BEIJING | E. P.
Si de un lado aparecen Kobe Bryant, Lebron James, Carmelo Anthony y Dwayne Wade, por nombrar a algunos, sería casi un milagro para Argentina retener el oro olímpico que tanto sacrificio le costó conquistar en Atenas 2004.
Eso lo saben todos. Los argentinos que están acá y los 36 millones que se quedaron pegados a los televisores para tratar de formar parte de un acontecimiento histórico.
Hasta Emanuel Ginóbili le avisó a todo el mundo que "ganarle a Estados Unidos es un milagro", aunque también reveló: "vamos ir tras ese milagro". Y ese desafío será hoy, a las 11,15 hora uruguaya.
En la previa de la semifinal masculina del basquetbol olímpico, Ginóbili confirmó que existen diferencias entre los deportistas argentinos y los estadounidenses, pero también dejó sentadas las bases sobre las cuales Argentina se va a mover frente al "Dream Team".
Porque una cosa es respetar trayectoria y otra muy diferente quedarse de brazos cruzados o entregar todo de antemano porque las diferencias de poderío son amplias.

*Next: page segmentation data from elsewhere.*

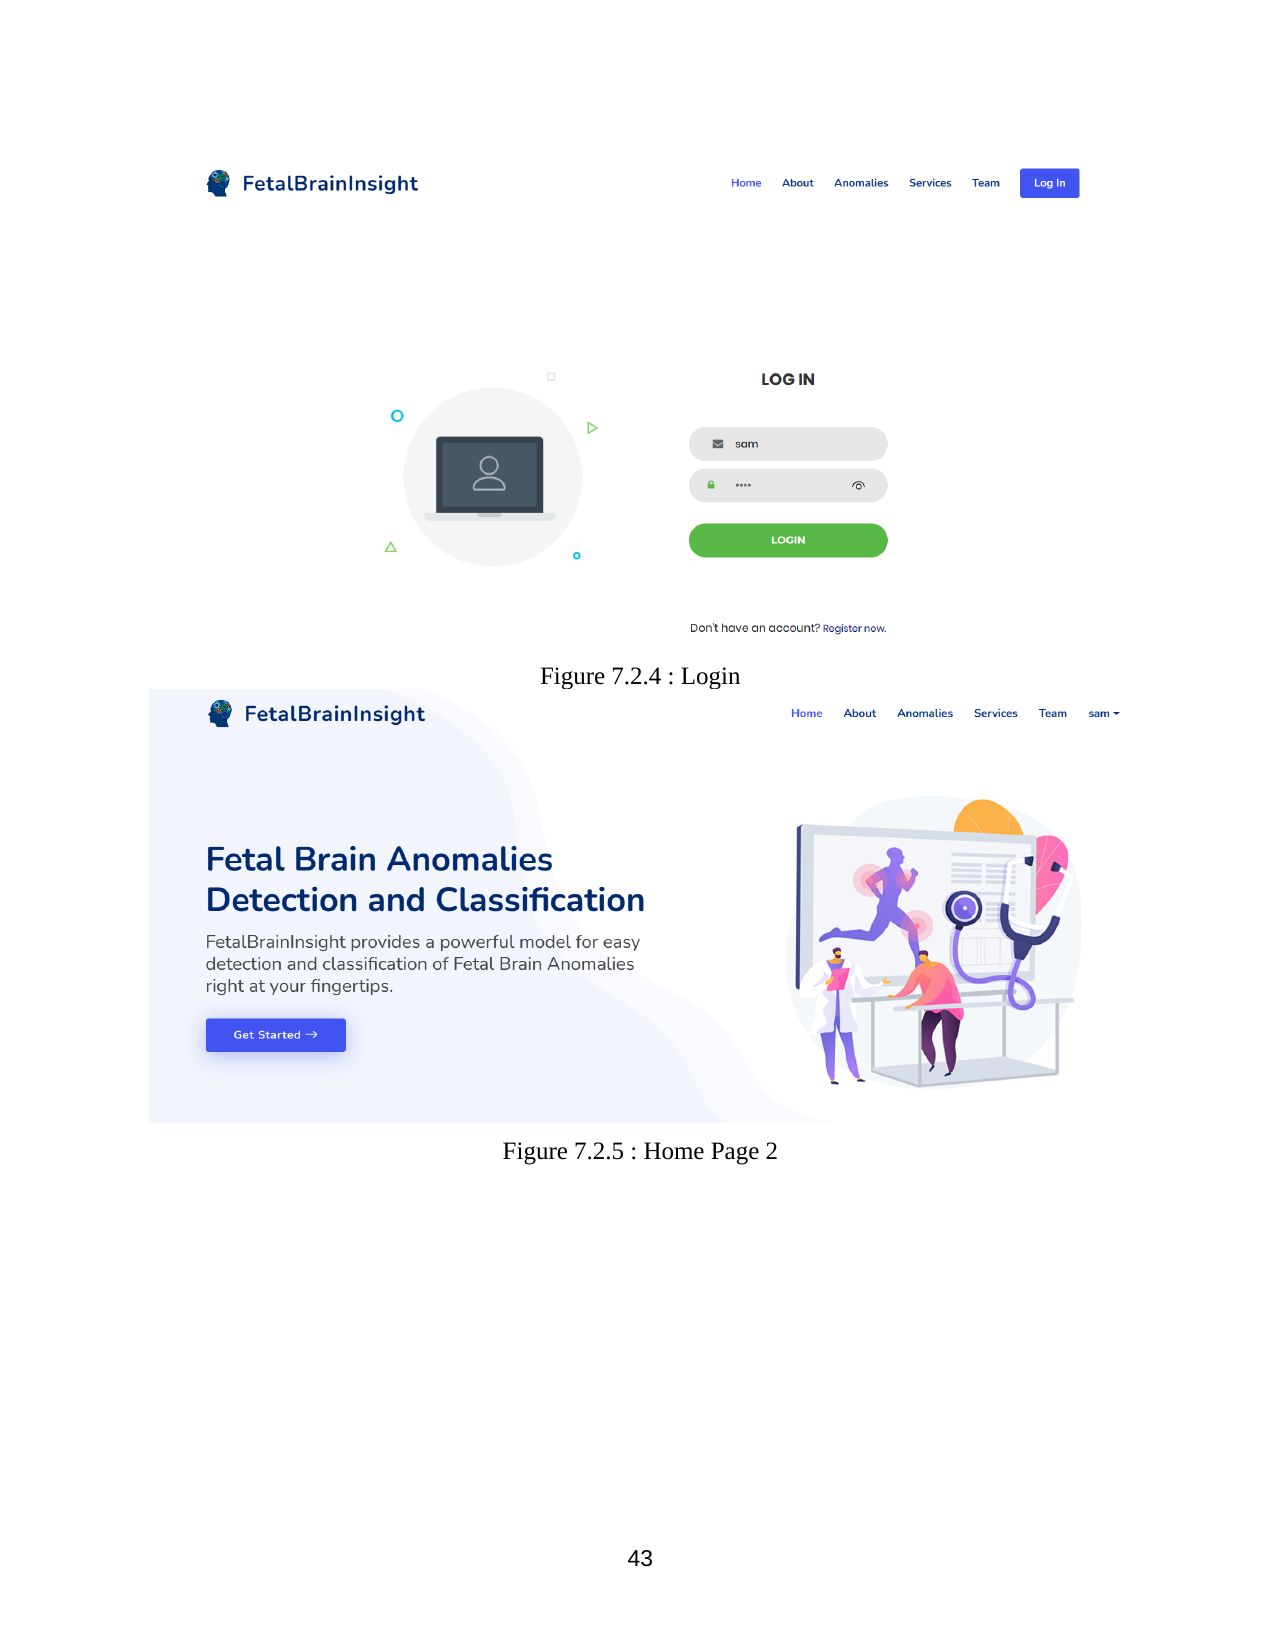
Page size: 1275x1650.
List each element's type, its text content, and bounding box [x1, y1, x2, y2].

picture [148, 689, 1132, 1123]
text Figure 7.2.5 : Home Page 2 [148, 1136, 1132, 1165]
text Figure 7.2.4 : Login [148, 661, 1132, 689]
picture [148, 152, 1132, 648]
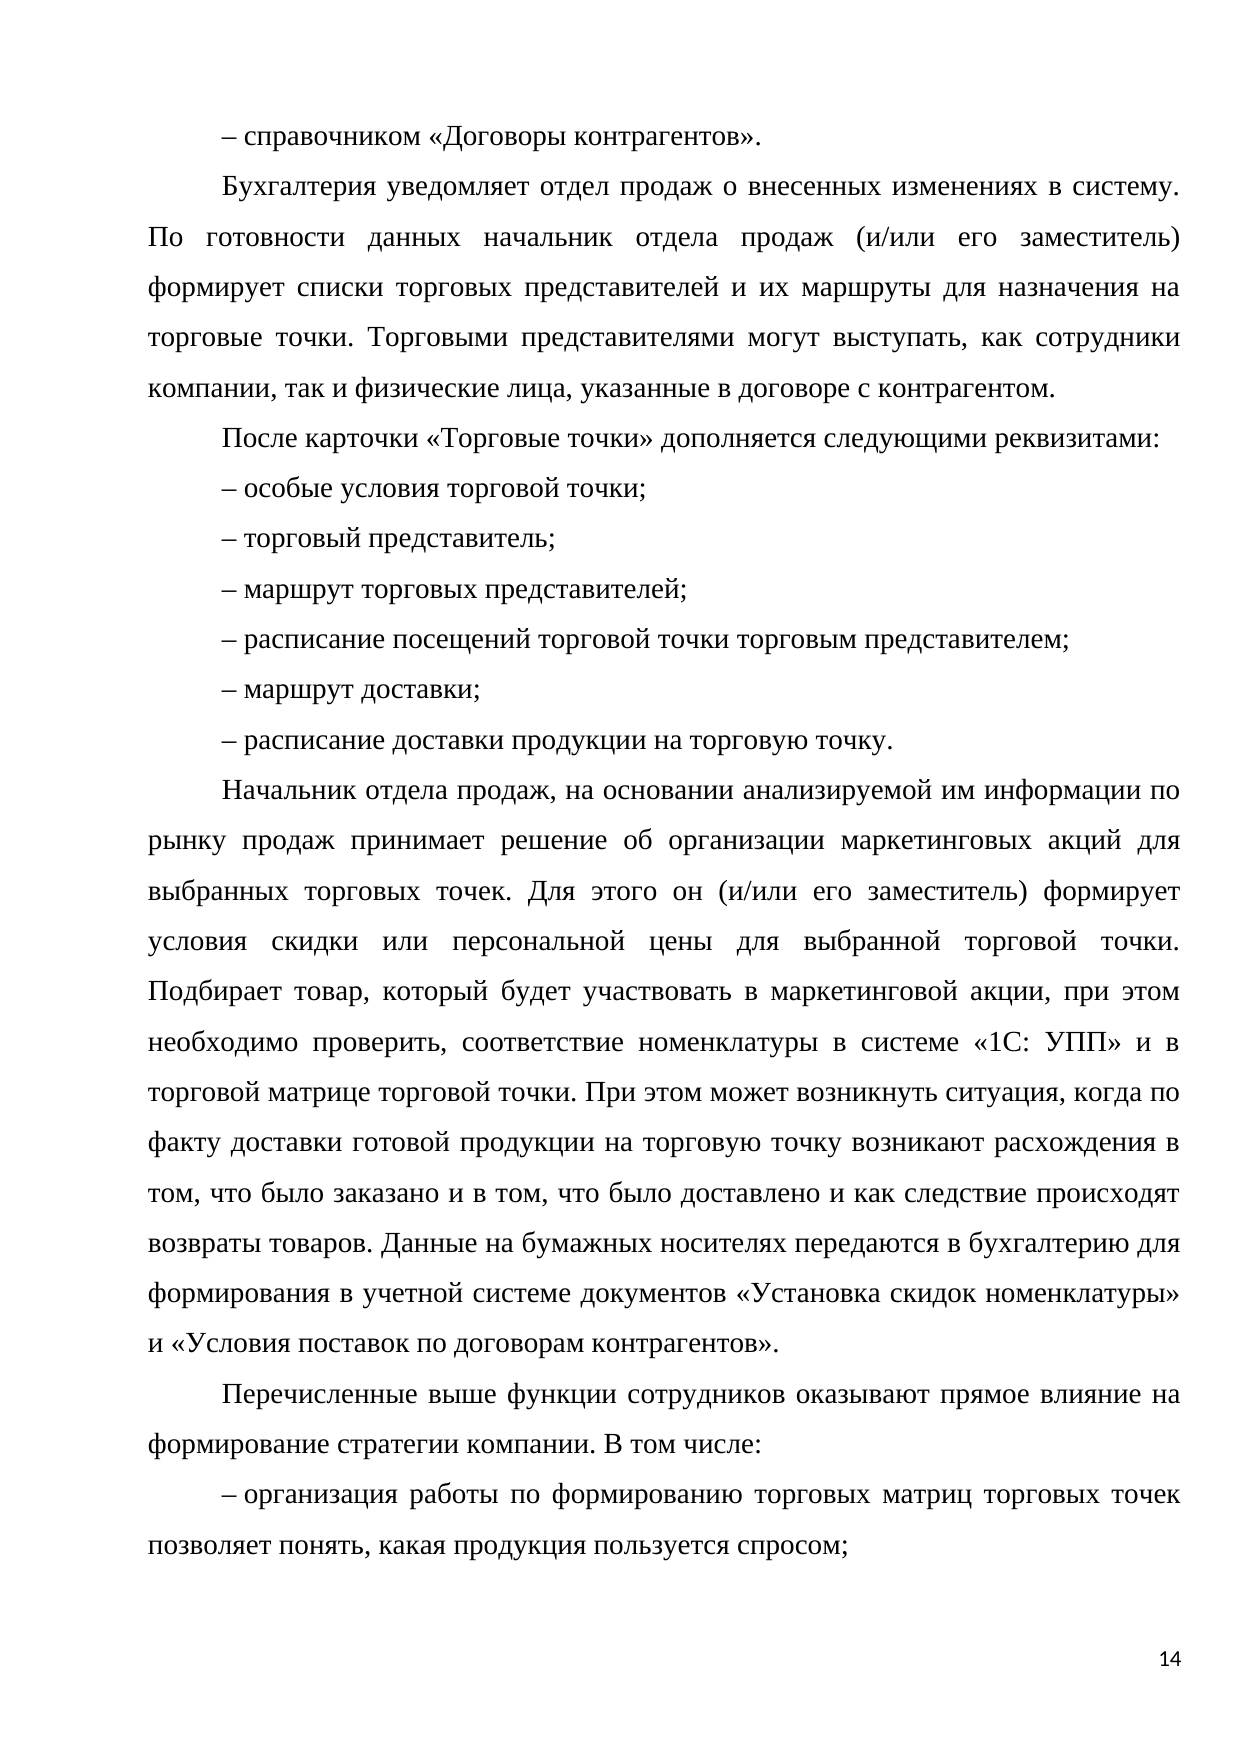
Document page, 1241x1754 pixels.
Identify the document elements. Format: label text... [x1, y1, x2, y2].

text Перечисленные выше функции сотрудников оказывают прямое влияние на формирование стратегии компании. В том числе: [148, 1376, 1181, 1460]
text маршрут доставки; [148, 672, 1181, 705]
text После карточки «Торговые точки» дополняется следующими реквизитами: [148, 420, 1181, 453]
text справочником «Договоры контрагентов». [148, 118, 1181, 152]
text организация работы по формированию торговых матриц торговых точек позволяет понять, какая продукция пользуется спросом; [148, 1477, 1181, 1560]
text особые условия торговой точки; [148, 470, 1181, 504]
text расписание доставки продукции на торговую точку. [148, 722, 1181, 755]
text Бухгалтерия уведомляет отдел продаж о внесенных изменениях в систему. По готовности данных начальник отдела продаж (и/или его заместитель) формирует списки торговых представителей и их маршруты для назначения на торговые точки. Торговыми представителями могут выступать, как сотрудники компании, так и физические лица, указанные в договоре с контрагентом. [148, 168, 1181, 403]
text Начальник отдела продаж, на основании анализируемой им информации по рынку продаж принимает решение об организации маркетинговых акций для выбранных торговых точек. Для этого он (и/или его заместитель) формирует условия скидки или персональной цены для выбранной торговой точки. Подбирает товар, который будет участвовать в маркетинговой акции, при этом необходимо проверить, соответствие номенклатуры в системе «1С: УПП» и в торговой матрице торговой точки. При этом может возникнуть ситуация, когда по факту доставки готовой продукции на торговую точку возникают расхождения в том, что было заказано и в том, что было доставлено и как следствие происходят возвраты товаров. Данные на бумажных носителях передаются в бухгалтерию для формирования в учетной системе документов «Установка скидок номенклатуры» и «Условия поставок по договорам контрагентов». [148, 772, 1181, 1359]
text расписание посещений торговой точки торговым представителем; [148, 621, 1181, 655]
text маршрут торговых представителей; [148, 571, 1181, 604]
text торговый представитель; [148, 521, 1181, 554]
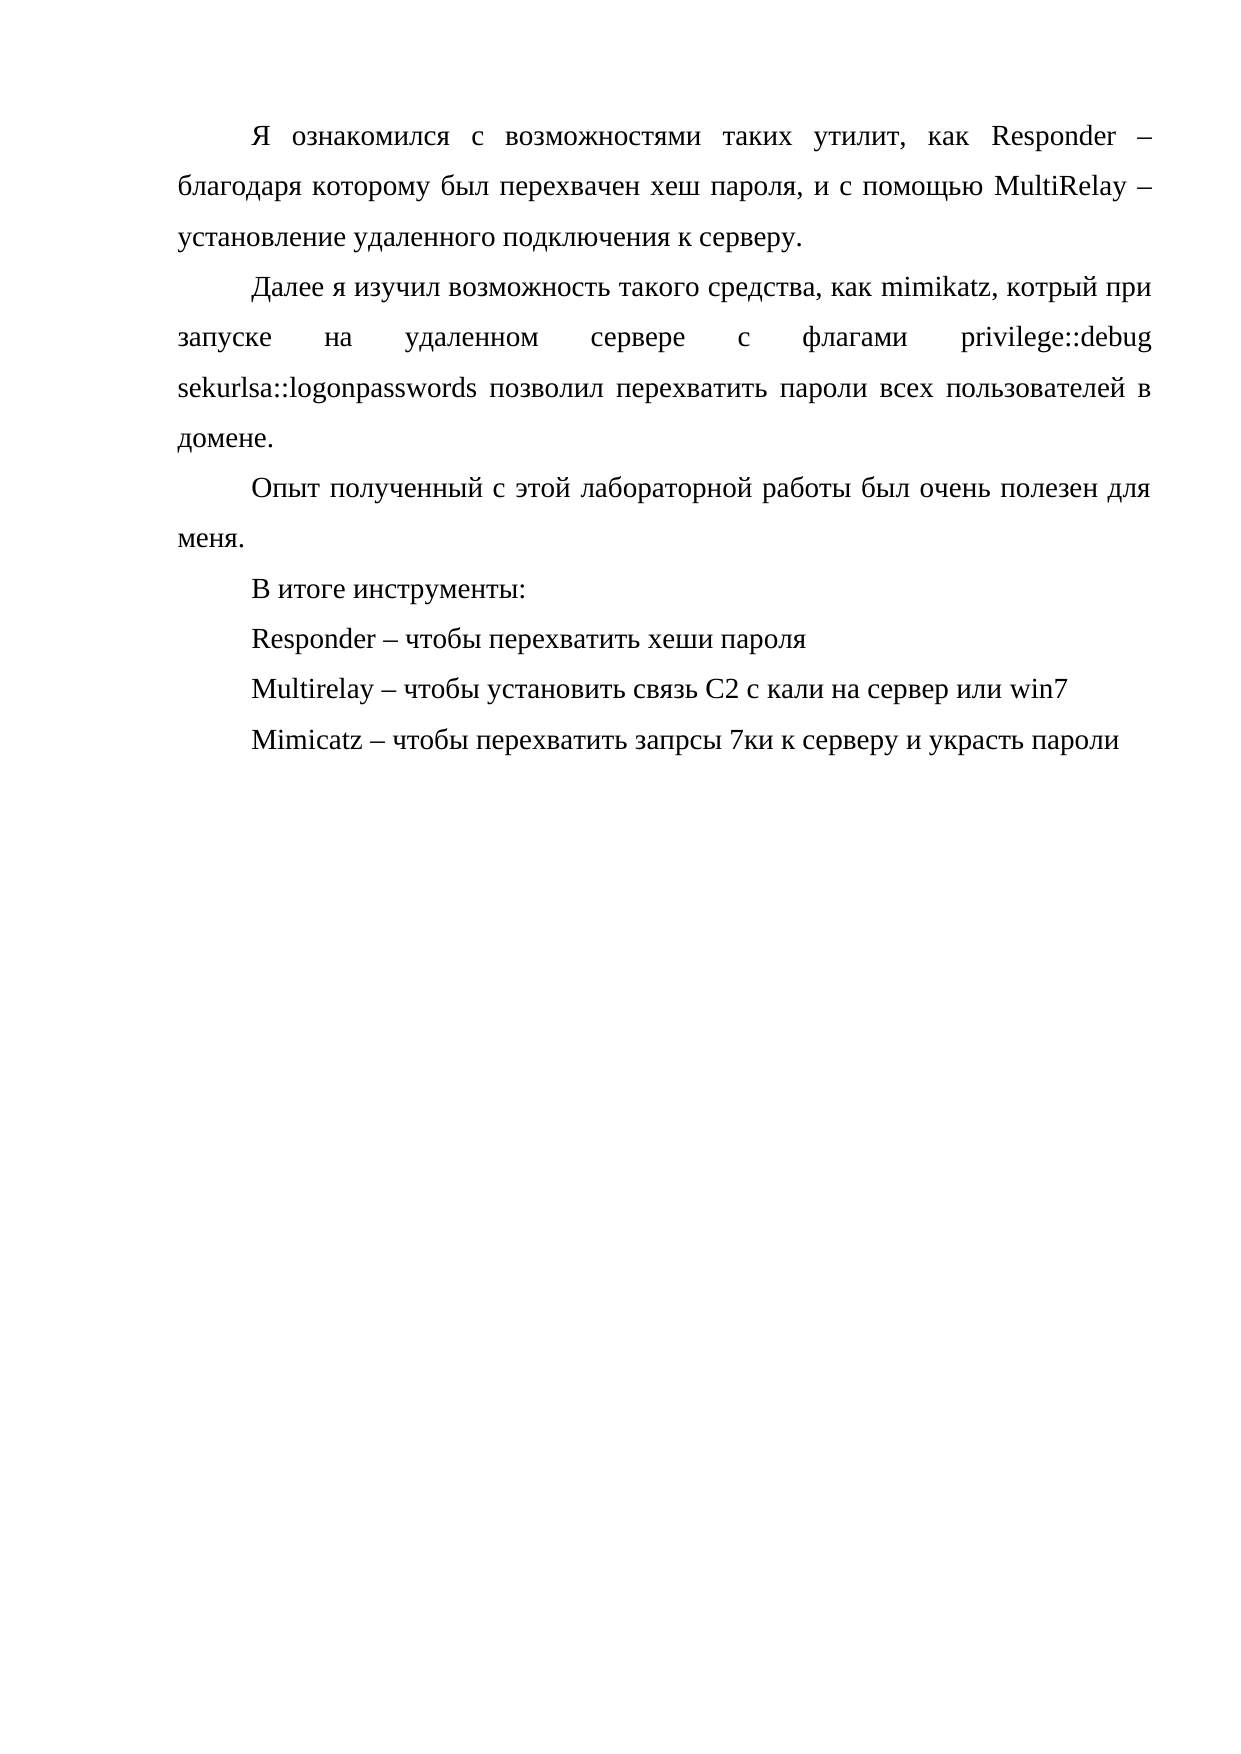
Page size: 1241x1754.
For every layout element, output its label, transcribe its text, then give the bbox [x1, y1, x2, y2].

text Я ознакомился с возможностями таких утилит, как Responder – благодаря которому был перехвачен хеш пароля, и с помощью MultiRelay – установление удаленного подключения к серверу. [177, 118, 1152, 252]
text Responder – чтобы перехватить хеши пароля [177, 621, 1152, 655]
text Далее я изучил возможность такого средства, как mimikatz, котрый при запуске на удаленном сервере с флагами privilege::debug sekurlsa::logonpasswords позволил перехватить пароли всех пользователей в домене. [177, 269, 1152, 453]
text Mimicatz – чтобы перехватить запрсы 7ки к серверу и украсть пароли [177, 722, 1152, 755]
text В итоге инструменты: [177, 571, 1152, 604]
text Multirelay – чтобы установить связь С2 с кали на сервер или win7 [177, 672, 1152, 705]
text Опыт полученный с этой лабораторной работы был очень полезен для меня. [177, 470, 1152, 554]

Además, Argentina seguramente recurrirá a un argumento sólido que ayuda a ganar partidos y a sacar al frente resultados que parecen liquidados: el coraje para jugársela en cada pelota.
Para los dirigidos por Sergio Hernández la prioridad pasará por ser ordenados y marcar presencia a un elenco estadounidense que de recibir un segundo cachetazo olímpico al estilo rioplatense será cuestionado de por vida.
Y tendrá que cuidarse, porque las estadísticas del actual certamen demuestran que Argentina tiene bien ganado el oro en Atenas. En varias categorías se lucen jugadores albicelestes. El mismo Ginóbili, por ejemplo, lidera la tabla de goleadores y la de promedios; Carlos Delfino anda bárbaro en los triples.
Si del otro lado están Scola, Oberto, Nocioni, Ginóbili y Ramón González, se sabe que habrá lucha titánica. Es difícil, pero si lo consiguen, en Argentina podrán decir que tienen el "milagro soñado".